▶ Stored rows:

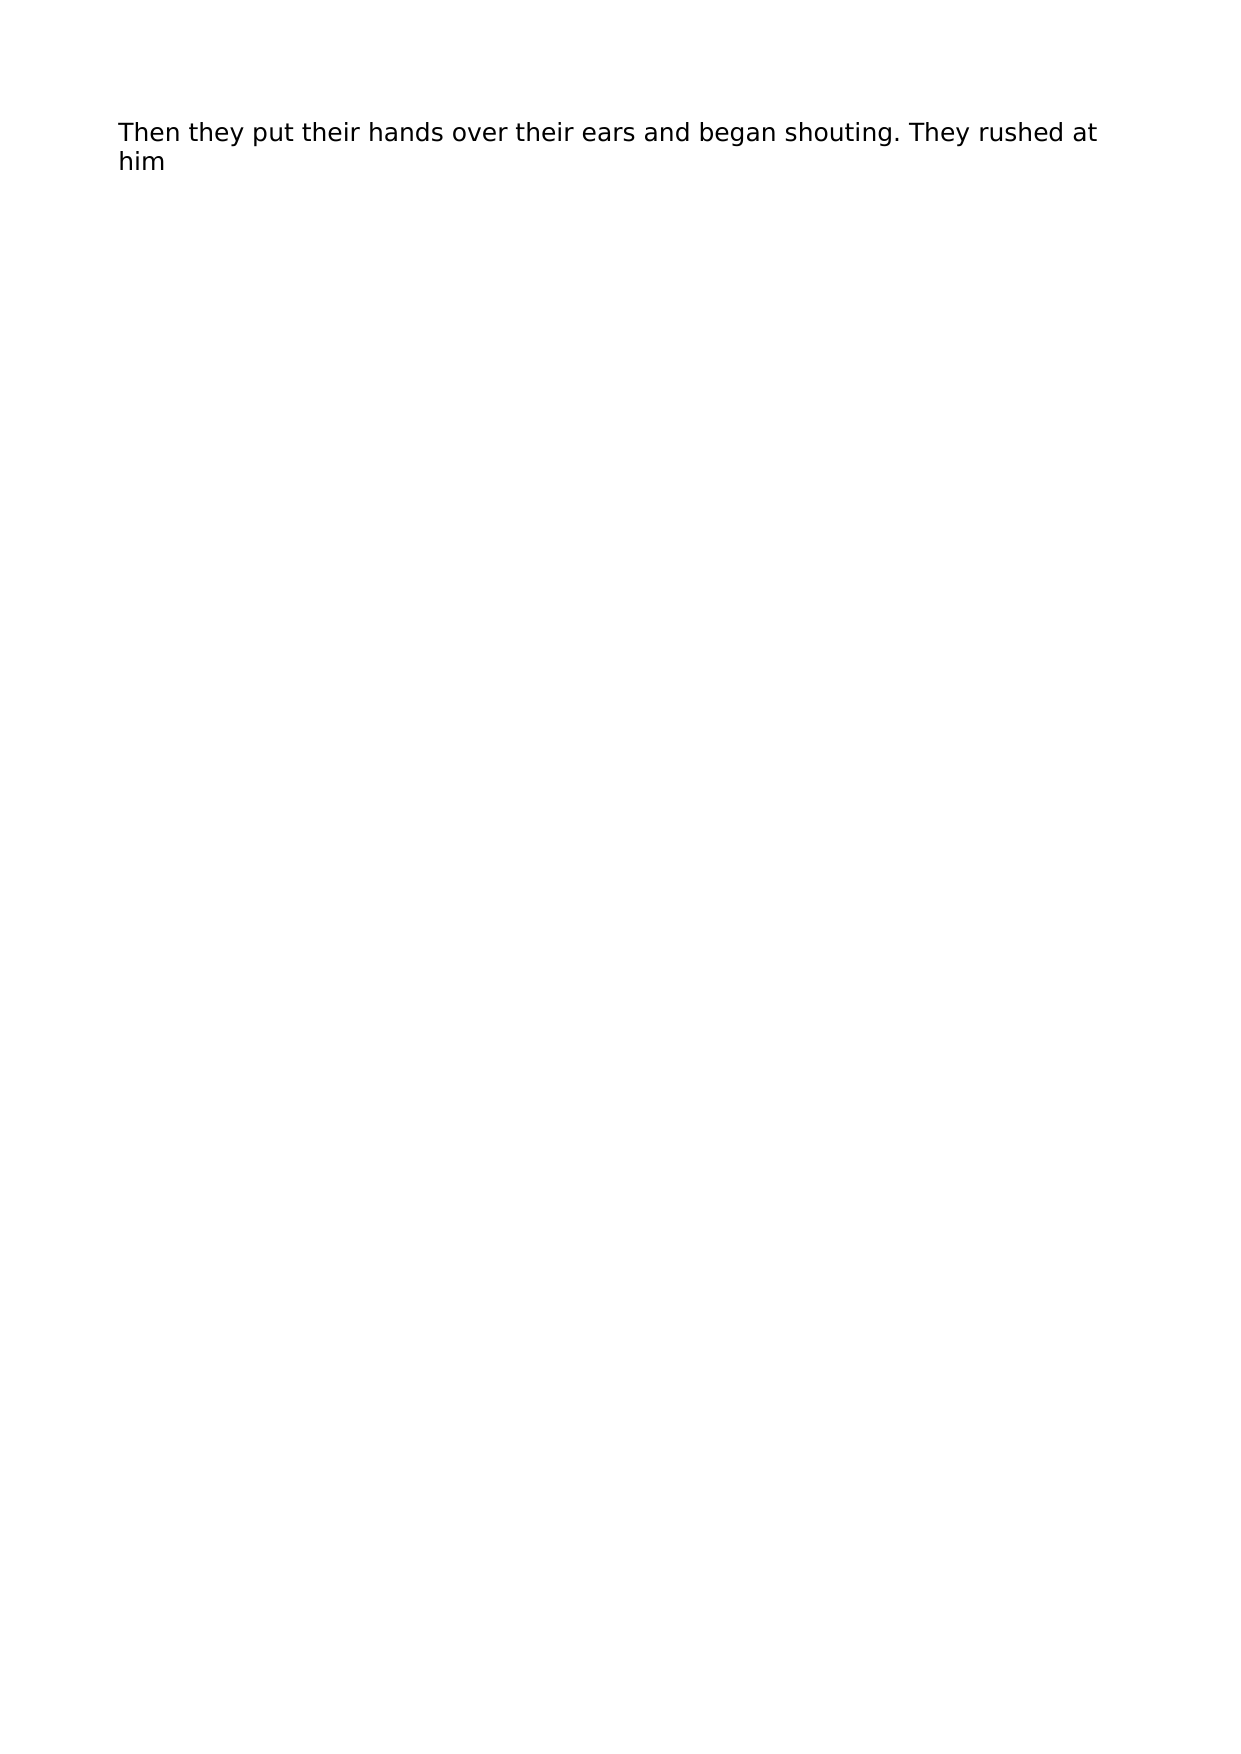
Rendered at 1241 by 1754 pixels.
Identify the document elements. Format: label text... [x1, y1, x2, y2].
==
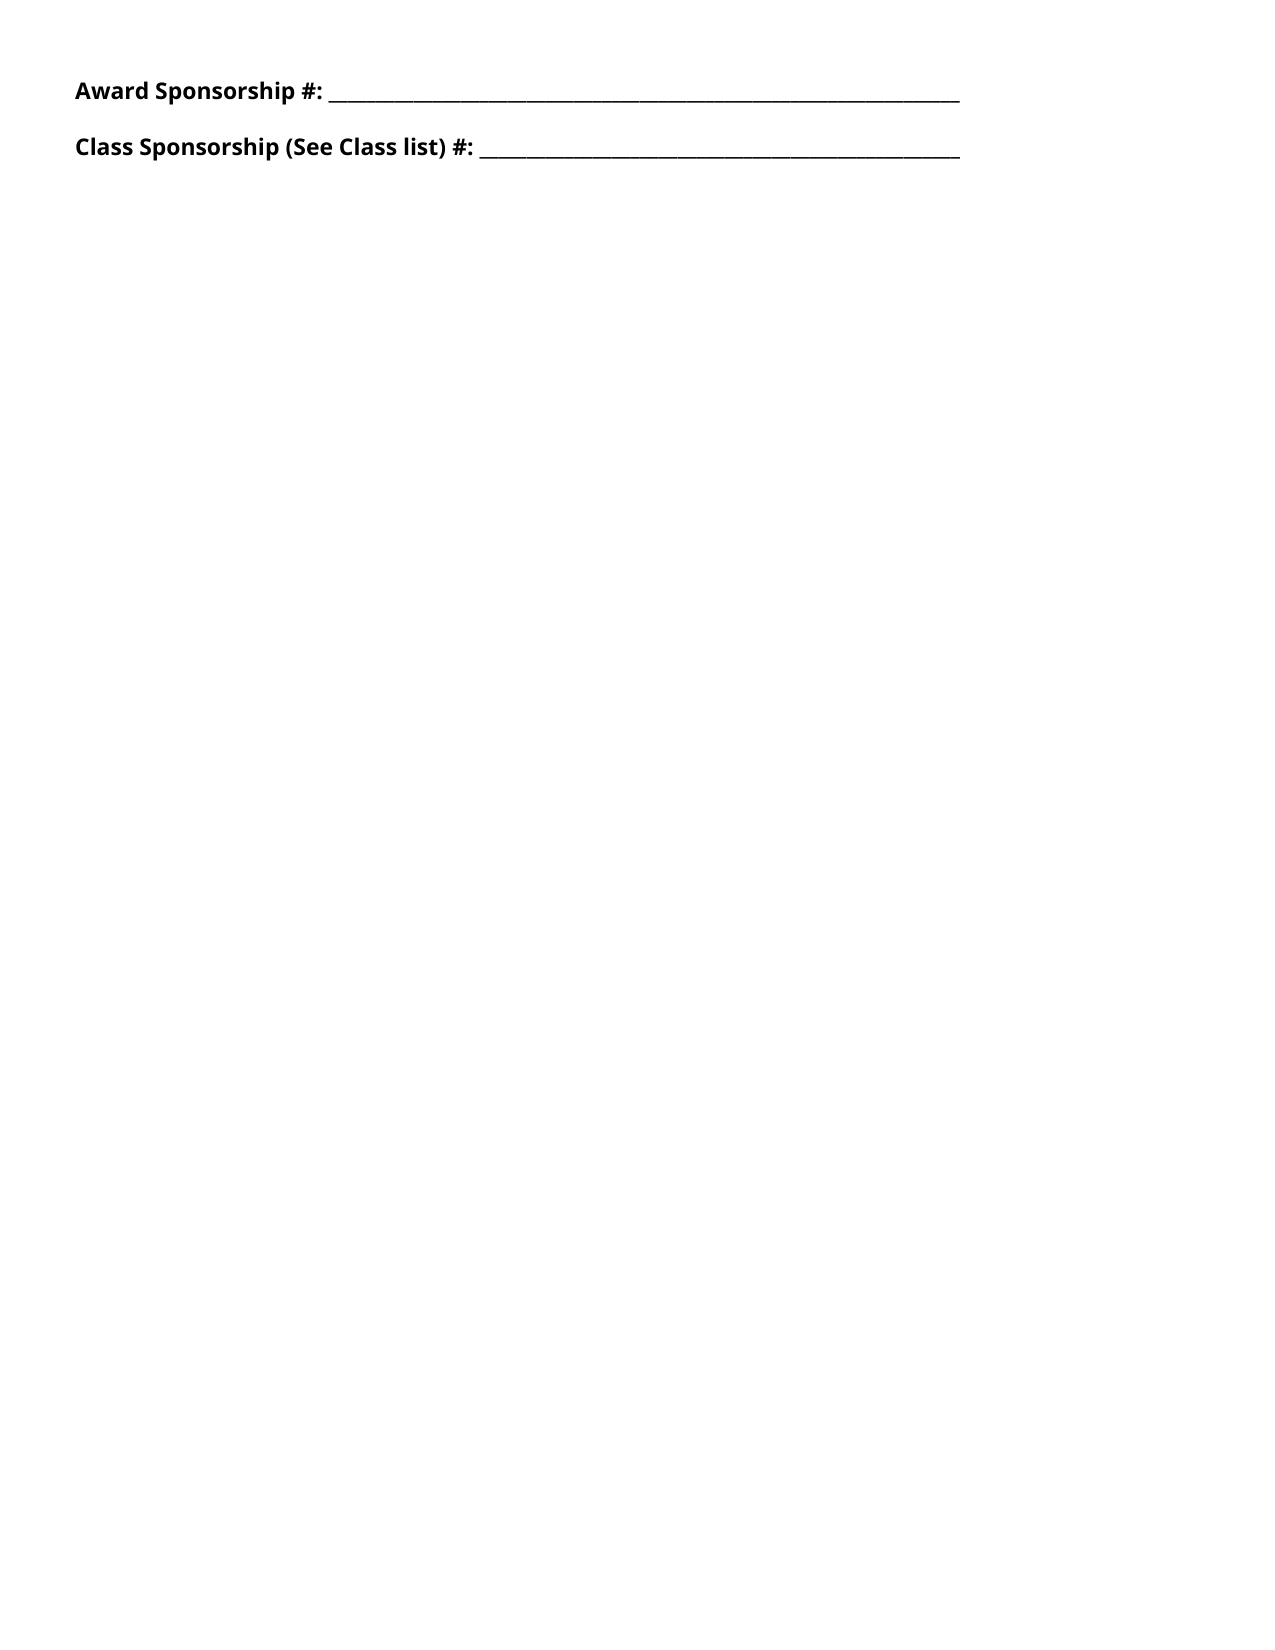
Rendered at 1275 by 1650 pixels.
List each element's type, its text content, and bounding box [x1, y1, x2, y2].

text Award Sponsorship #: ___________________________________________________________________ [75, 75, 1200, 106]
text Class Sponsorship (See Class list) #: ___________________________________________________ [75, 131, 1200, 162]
* * *
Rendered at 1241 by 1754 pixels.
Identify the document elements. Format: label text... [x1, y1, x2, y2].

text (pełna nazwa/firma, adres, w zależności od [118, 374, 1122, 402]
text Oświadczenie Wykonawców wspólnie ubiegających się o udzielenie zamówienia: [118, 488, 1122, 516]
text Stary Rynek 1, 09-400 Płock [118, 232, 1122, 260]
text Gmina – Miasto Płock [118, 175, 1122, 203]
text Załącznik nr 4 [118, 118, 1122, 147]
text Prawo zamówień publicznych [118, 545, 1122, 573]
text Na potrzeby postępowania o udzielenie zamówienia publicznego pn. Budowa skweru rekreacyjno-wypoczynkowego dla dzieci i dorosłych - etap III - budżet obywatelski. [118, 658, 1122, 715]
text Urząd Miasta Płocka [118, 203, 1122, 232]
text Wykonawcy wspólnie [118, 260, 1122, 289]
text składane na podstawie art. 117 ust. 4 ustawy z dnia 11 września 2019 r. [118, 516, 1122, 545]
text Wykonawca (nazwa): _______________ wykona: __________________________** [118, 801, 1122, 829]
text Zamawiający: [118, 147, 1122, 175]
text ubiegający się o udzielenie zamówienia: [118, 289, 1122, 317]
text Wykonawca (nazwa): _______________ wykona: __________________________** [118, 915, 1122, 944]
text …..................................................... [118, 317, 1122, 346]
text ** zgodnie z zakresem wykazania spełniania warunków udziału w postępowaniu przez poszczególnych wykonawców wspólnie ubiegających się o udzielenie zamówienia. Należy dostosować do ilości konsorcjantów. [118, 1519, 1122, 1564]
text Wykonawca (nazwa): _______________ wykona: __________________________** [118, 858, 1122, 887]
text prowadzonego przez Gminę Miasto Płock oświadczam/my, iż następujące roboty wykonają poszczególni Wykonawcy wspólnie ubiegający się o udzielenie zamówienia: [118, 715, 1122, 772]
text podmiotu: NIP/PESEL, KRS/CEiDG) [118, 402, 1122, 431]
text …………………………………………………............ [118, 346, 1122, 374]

▶ What is asked: Count the lines in the entries that contain the string "ubiegających", treating uppercase and lowercase as different. Reply with only the number.

▶ Correct result: 2